Les contrats de travail n’ont pas à définir l’inconduite de façon explicite

[15] La prestataire souligne que rien dans son contrat de travail ne l’obligeait à se faire vacciner contre la COVID-19. Cependant, la jurisprudence montre que là n’est pas la question. Ce qui importe, c’est de savoir si l’entreprise a une politique et si la personne employée l’a ignorée de façon délibérée. Dans sa décision, la division générale a formulé les choses ainsi :

Je dois m’attarder uniquement à la législation sur l’assurance-emploi. Je ne peux pas décider si d’autres lois donnent d’autres options à la prestataire. Il ne m’appartient pas de décider si la prestataire a été congédiée injustement ou si l’employeur aurait dû mettre en place des mesures d’adaptation raisonnables pour elleNote de bas de page 5.

[16] Dans l’affaire Lemire, la Cour d’appel fédérale a déclaré ceci :

Il ne s’agit pas, cependant, de décider si le congédiement est justifié ou non au sens du droit du travail, mais plutôt de déterminer selon une appréciation objective de la preuve s’il s’agit d’une inconduite telle que son auteur pouvait normalement prévoir qu’elle serait susceptible de provoquer son congédiementNote de bas de page 6.

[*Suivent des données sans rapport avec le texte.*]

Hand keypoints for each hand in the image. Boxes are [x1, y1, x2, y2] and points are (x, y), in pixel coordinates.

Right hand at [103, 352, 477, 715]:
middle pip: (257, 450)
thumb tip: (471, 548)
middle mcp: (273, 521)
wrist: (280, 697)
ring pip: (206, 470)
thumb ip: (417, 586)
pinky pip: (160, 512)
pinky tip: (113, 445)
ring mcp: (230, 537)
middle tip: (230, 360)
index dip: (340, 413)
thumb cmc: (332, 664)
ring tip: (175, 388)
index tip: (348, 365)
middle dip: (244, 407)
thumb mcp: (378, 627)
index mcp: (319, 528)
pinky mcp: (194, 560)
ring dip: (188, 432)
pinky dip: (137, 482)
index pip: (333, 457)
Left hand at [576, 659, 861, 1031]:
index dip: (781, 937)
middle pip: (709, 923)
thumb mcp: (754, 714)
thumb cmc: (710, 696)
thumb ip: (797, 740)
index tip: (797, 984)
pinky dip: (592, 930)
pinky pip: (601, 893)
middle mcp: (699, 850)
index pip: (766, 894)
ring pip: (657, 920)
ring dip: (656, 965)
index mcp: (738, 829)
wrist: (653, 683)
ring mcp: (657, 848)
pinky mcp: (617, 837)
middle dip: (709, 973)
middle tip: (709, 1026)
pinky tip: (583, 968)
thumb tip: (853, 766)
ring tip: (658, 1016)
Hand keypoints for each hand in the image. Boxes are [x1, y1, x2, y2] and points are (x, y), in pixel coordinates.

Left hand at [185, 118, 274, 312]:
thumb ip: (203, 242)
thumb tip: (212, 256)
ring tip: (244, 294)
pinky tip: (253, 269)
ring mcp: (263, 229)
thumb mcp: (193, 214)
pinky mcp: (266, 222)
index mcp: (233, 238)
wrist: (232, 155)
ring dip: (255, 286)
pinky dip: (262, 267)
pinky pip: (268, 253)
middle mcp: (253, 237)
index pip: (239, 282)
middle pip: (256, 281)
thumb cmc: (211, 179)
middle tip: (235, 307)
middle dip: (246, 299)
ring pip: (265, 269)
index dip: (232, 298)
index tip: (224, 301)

[17] Dans l’affaire Lemire, la Cour a conclu qu’un employeur avait raison de conclure qu’on parlait d’inconduite lorsqu’un employé affecté à la livraison de denrées alimentaires organisait en parallèle la vente de cigarettes à sa clientèle. La Cour a conclu que c’était le cas même si l’employeur n’avait pas de politique interdisant de façon explicite une telle conduite. Pour appuyer son appel, la prestataire a cité plusieurs affaires, mais elles portaient surtout sur des congédiements injustifiés ou des plaintes relatives aux droits de la personne qui n’ont rien à voir avec l’inconduite telle qu’elle est définie aux fins de l’assurance-emploi.

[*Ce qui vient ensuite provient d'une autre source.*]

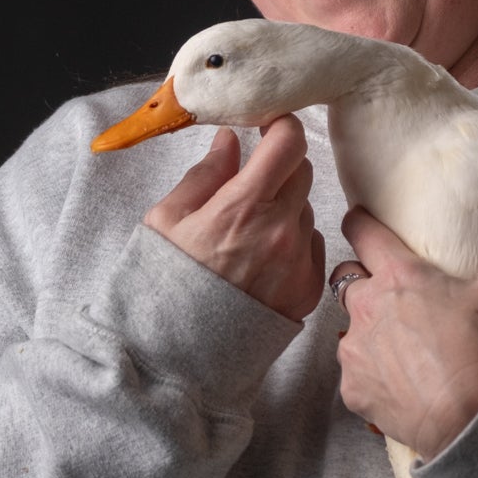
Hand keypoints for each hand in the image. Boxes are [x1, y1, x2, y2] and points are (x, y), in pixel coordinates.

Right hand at [144, 118, 325, 321]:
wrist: (176, 350)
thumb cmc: (165, 281)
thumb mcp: (167, 219)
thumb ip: (205, 173)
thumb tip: (231, 140)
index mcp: (243, 206)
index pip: (289, 144)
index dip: (281, 127)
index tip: (269, 127)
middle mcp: (280, 231)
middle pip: (303, 171)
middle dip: (280, 167)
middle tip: (253, 182)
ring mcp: (298, 262)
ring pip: (306, 210)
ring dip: (286, 208)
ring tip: (249, 233)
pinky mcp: (308, 289)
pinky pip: (312, 246)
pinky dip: (293, 243)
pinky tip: (262, 260)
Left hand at [335, 208, 477, 458]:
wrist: (466, 418)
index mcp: (398, 275)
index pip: (362, 232)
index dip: (359, 223)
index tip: (360, 221)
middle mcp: (366, 307)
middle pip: (345, 279)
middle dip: (361, 283)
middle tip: (387, 295)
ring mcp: (355, 351)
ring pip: (349, 332)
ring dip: (368, 335)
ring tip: (400, 350)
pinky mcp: (353, 391)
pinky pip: (356, 379)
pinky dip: (372, 381)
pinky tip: (398, 389)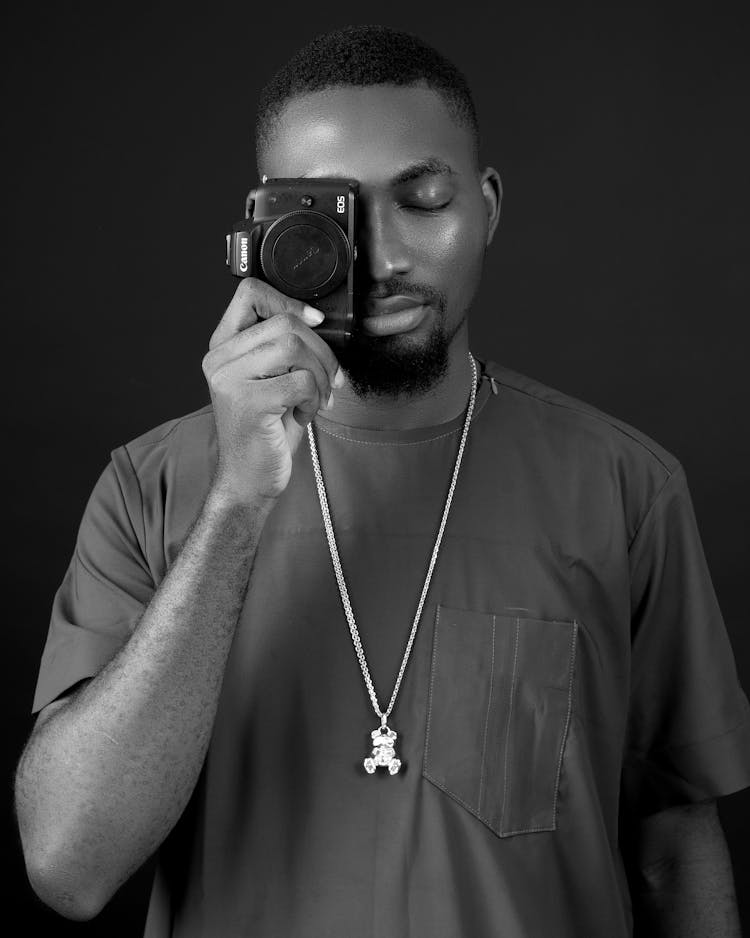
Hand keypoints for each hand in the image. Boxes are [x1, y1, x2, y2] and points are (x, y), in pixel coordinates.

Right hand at [202, 278, 344, 503]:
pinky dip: (313, 399)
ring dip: (319, 375)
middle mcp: (219, 358)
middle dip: (321, 351)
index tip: (315, 322)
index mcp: (223, 346)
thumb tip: (320, 321)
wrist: (249, 479)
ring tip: (316, 399)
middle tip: (329, 379)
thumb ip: (283, 346)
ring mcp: (229, 379)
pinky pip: (300, 381)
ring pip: (293, 347)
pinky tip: (303, 415)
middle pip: (284, 322)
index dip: (289, 301)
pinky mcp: (247, 401)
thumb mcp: (272, 379)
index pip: (249, 293)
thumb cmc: (267, 429)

Une nouvelle affaire valide l’interprétation de la division générale

[18] Une décision récente a réaffirmé l’approche de la division générale à l’égard de l’inconduite dans le contexte particulier de l’obligation de se faire vacciner contre la COVID-19. Comme dans la présente affaire, l’affaire Cecchetto portait sur le refus d’un prestataire de se conformer à la politique de son employeur sur la vaccination contre la COVID-19Note de bas de page 7. La Cour fédérale a confirmé la décision de la division d’appel selon laquelle la loi n’autorise pas le Tribunal à régler ces questions :

[traduction]

Malgré les arguments du demandeur, le fait que la division d’appel n’a pas évalué le bien-fondé, la légitimité ou la légalité de la directive no 6 [la politique du gouvernement de l’Ontario sur la vaccination contre la COVID-19] ni rendu de décision à ce sujet ne justifie pas l’annulation de sa décision. Ce genre de conclusion ne relevait ni du mandat ni de la compétence du Tribunal de la sécurité sociale, que ce soit à la division d’appel ou à la division généraleNote de bas de page 8.

[19] La Cour fédérale a convenu que, comme il avait fait le choix délibéré de ne pas suivre la politique de vaccination de son employeur, M. Cecchetto avait perdu son emploi en raison d’une inconduite au sens de la Loi sur l’assurance-emploi. La Cour a précisé que le système juridique offrait d’autres voies par lesquelles le prestataire aurait pu porter plainte pour atteinte aux droits de la personne.

[20] Dans la présente affaire, tout comme dans l’affaire Cecchetto, les seules questions qui comptent sont : la prestataire a‑t‑elle enfreint la politique de vaccination de son employeur et, si oui, l’infraction était‑elle délibérée et pouvait-on prévoir qu’elle soit susceptible d’entraîner sa suspension ou son congédiement? Dans la présente affaire, la division générale a bien fait de répondre « oui » aux deux questions.

Conclusion

[21] Pour les motifs que je viens d’expliquer, je ne suis pas convaincu que l’appel a une chance raisonnable de succès. Par conséquent, la permission de faire appel est refusée. Cela met donc un terme à l’appel.